== PROBLEM TO SOLVE ==
An exact copy of the entries below is needed, with every picture left out.

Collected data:
++++++++++++++++++++
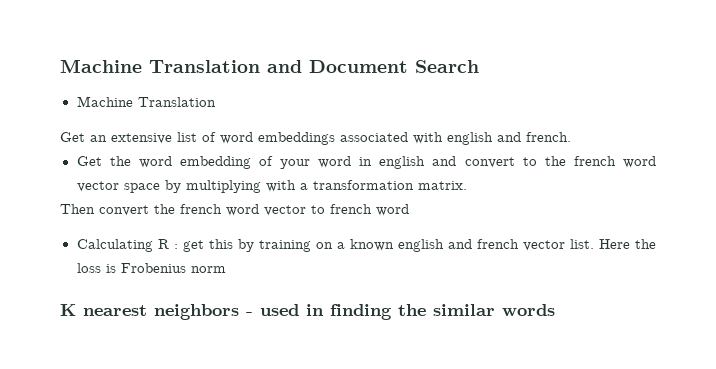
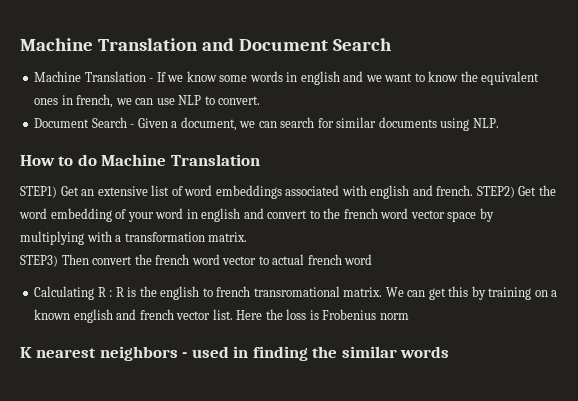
(216, 102) // -> [149,71,540,85] [34,94,261,108] [34,117,499,131] [20,154,260,166] [20,186,57,198] - If we know some words in english and we want to know the equivalent ones in french, we can use NLP to convert. // Document Search - Given a document, we can search for similar documents using NLP. // How to do Machine Translation // STEP1)
(571, 137) // -> [476,186,515,198] STEP2)
(467, 185) none -> [20,255,58,267] STEP3)
(325, 209) none -> [272,254,305,265] actual
(178, 246) none -> [115,286,426,300] R is the english to french transromational matrix. We can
++++++++++++++++++++
== OUTPUT FOR THIS TASK ==
(216, 102) // -> [149,71,540,85] [34,94,261,108] [34,117,499,131] [20,154,260,166] [20,186,57,198] - If we know some words in english and we want to know the equivalent ones in french, we can use NLP to convert. // Document Search - Given a document, we can search for similar documents using NLP. // How to do Machine Translation // STEP1)
(571, 137) // -> [476,186,515,198] STEP2)
(467, 185) none -> [20,255,58,267] STEP3)
(325, 209) none -> [272,254,305,265] actual
(178, 246) none -> [115,286,426,300] R is the english to french transromational matrix. We can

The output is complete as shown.